Le projet mise sur les transports publics : la zone nord sera desservie par le train de banlieue, tandis qu’une station de métro reliera directement le paddock, supprimant ainsi les embouteillages classiques des circuits urbains.

Défis juridiques et opposition locale
Des associations de riverains ont d’abord retardé les travaux, invoquant des procédures judiciaires qui ont mené à des manifestations sous le drapeau espagnol, où les slogans « Stop Formula 1 » ont ponctué la levée du drapeau près du virage 3.
Selon Luis García Abad, directeur du projet, le circuit sera actif environ 14 heures par an, un « sacrifice limité » compensé par la hausse de la valeur immobilière et l’émergence de nouveaux hôtels dans la zone.
Le directeur des opérations de l’IFEMA, Carlos Jiménez, a indiqué qu’une majorité (plus de 60 %) des spectateurs se regroupera dans le nord, tandis que la partie sud accueillera les zones d’hospitalité, reflet d’une stratégie de diversification de l’expérience.

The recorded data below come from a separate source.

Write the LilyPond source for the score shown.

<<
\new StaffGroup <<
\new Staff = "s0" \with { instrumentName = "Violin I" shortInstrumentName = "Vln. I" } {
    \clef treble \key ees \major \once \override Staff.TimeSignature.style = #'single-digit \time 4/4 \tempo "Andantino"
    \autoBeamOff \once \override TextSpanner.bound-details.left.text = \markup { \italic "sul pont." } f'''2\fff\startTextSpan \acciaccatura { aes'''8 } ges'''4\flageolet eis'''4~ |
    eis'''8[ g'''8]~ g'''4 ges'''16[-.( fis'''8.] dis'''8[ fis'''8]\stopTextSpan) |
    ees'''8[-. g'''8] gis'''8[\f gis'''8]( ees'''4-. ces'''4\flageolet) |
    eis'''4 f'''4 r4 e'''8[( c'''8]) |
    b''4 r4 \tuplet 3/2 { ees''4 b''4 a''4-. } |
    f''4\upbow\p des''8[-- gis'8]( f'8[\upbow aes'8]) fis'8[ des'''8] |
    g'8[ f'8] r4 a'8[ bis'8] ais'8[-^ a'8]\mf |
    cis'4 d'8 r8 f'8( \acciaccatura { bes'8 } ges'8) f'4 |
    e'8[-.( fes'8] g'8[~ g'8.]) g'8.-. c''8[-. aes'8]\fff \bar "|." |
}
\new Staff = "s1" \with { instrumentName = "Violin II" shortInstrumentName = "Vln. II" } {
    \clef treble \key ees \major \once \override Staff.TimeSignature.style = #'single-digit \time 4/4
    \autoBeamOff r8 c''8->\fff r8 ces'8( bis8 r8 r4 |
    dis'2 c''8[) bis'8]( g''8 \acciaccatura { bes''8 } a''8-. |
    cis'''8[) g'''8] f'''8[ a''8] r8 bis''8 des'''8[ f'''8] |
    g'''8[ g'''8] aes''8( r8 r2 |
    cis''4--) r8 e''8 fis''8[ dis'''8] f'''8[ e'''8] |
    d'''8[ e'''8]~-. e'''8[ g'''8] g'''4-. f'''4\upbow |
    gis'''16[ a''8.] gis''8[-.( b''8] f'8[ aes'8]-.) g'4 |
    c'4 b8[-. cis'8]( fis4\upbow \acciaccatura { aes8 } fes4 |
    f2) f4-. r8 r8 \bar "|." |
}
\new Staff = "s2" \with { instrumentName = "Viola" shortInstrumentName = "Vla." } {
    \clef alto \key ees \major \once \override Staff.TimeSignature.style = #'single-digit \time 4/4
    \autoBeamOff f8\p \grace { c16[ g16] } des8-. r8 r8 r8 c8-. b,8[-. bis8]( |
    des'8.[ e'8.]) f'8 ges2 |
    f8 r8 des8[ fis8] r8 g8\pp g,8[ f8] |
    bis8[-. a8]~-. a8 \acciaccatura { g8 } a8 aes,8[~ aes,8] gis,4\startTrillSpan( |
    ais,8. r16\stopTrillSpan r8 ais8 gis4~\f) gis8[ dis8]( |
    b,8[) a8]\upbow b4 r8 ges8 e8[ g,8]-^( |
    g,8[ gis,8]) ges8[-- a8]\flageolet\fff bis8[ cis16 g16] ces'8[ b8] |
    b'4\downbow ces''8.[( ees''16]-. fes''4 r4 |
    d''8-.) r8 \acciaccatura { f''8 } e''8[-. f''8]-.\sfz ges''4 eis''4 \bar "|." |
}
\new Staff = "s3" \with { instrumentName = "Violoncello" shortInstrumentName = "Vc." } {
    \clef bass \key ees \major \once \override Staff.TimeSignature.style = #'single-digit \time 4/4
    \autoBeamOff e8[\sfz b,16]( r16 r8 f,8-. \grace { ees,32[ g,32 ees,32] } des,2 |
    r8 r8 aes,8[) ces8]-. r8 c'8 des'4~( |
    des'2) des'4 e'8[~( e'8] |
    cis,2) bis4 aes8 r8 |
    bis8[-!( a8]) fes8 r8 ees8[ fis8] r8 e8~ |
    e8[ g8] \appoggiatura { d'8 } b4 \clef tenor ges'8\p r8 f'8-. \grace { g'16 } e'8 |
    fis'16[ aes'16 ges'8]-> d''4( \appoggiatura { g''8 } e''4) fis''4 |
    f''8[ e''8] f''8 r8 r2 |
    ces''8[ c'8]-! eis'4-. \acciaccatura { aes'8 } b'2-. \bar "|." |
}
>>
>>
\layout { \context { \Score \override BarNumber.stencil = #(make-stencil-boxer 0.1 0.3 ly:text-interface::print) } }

Premières impressions et perspectives 2024
Le bus de visite a permis aux journalistes d’observer de près la fan zone encore sablonneuse, ainsi que les deux ponts autoroutiers qui séparent le nord du parc IFEMA, signant une division physique mais pas fonctionnelle du tracé.
Avec une ligne droite entre les virages 3 et 5, les pilotes disposeront d’une zone propice aux dépassements avant d’aborder la chicane serrée, tandis que les virages à 90° du secteur urbain offriront un contraste saisissant avec la rapide portion permanente.
Les organisateurs reconnaissent que la première édition comportera des ajustements, mais misent sur l’expérience accumulée de l’IFEMA, qui gère plus d’une centaine d’événements majeurs chaque année, pour livrer une course « exigeante pour les pilotes et les voitures », comme le décrit Abad.

Le Madring pose ainsi les jalons d’un Grand Prix où l’audace technique se conjugue à une accessibilité urbaine, promettant aux équipes comme aux fans une saison 2024 mémorable.